*Task prompt*
Repeat only what runs from the line with "Majspassion" through the last line of the data below, both included, keeping every word as it is and leaving out the pictures.

--------------------------------

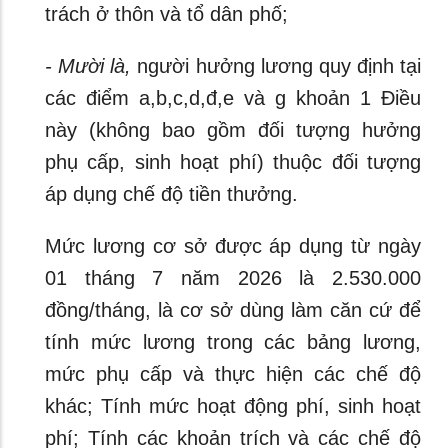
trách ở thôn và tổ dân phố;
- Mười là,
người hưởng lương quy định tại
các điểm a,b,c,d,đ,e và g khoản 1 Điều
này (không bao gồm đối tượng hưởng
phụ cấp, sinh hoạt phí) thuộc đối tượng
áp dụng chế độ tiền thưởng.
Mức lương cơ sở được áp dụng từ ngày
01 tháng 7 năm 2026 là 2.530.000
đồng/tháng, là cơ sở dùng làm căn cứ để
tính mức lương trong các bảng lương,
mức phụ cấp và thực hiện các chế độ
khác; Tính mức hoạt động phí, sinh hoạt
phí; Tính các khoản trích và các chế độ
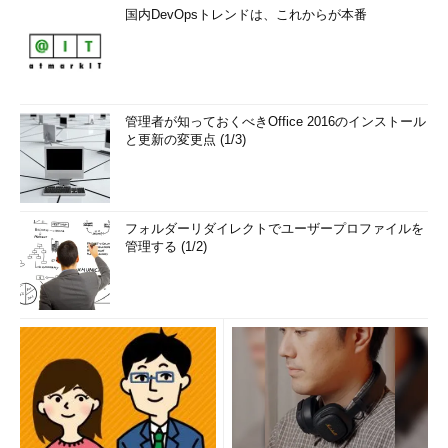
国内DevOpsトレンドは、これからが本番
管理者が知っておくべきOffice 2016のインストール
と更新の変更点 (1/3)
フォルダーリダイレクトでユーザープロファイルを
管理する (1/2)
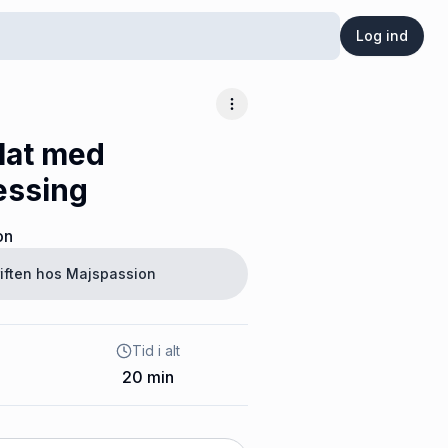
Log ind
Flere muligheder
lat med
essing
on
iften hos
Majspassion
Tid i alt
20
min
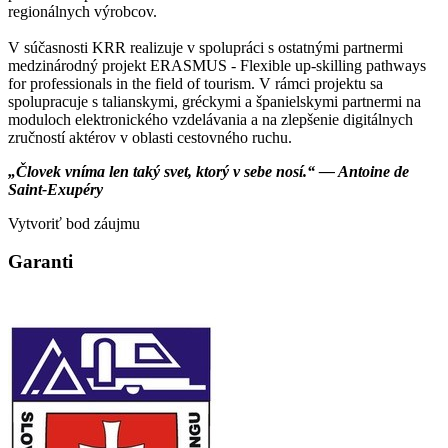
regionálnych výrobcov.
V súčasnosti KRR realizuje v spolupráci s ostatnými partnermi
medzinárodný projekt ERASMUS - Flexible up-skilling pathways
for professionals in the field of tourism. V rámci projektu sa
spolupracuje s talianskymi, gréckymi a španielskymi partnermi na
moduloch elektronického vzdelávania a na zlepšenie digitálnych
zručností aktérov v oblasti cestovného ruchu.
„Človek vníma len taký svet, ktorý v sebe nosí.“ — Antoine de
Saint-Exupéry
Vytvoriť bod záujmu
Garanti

--------------------------------

*Answer to the exercise*
Majspassion
Tid i alt
20
min
regionálnych výrobcov.
V súčasnosti KRR realizuje v spolupráci s ostatnými partnermi
medzinárodný projekt ERASMUS - Flexible up-skilling pathways
for professionals in the field of tourism. V rámci projektu sa
spolupracuje s talianskymi, gréckymi a španielskymi partnermi na
moduloch elektronického vzdelávania a na zlepšenie digitálnych
zručností aktérov v oblasti cestovného ruchu.
„Človek vníma len taký svet, ktorý v sebe nosí.“ — Antoine de
Saint-Exupéry
Vytvoriť bod záujmu
Garanti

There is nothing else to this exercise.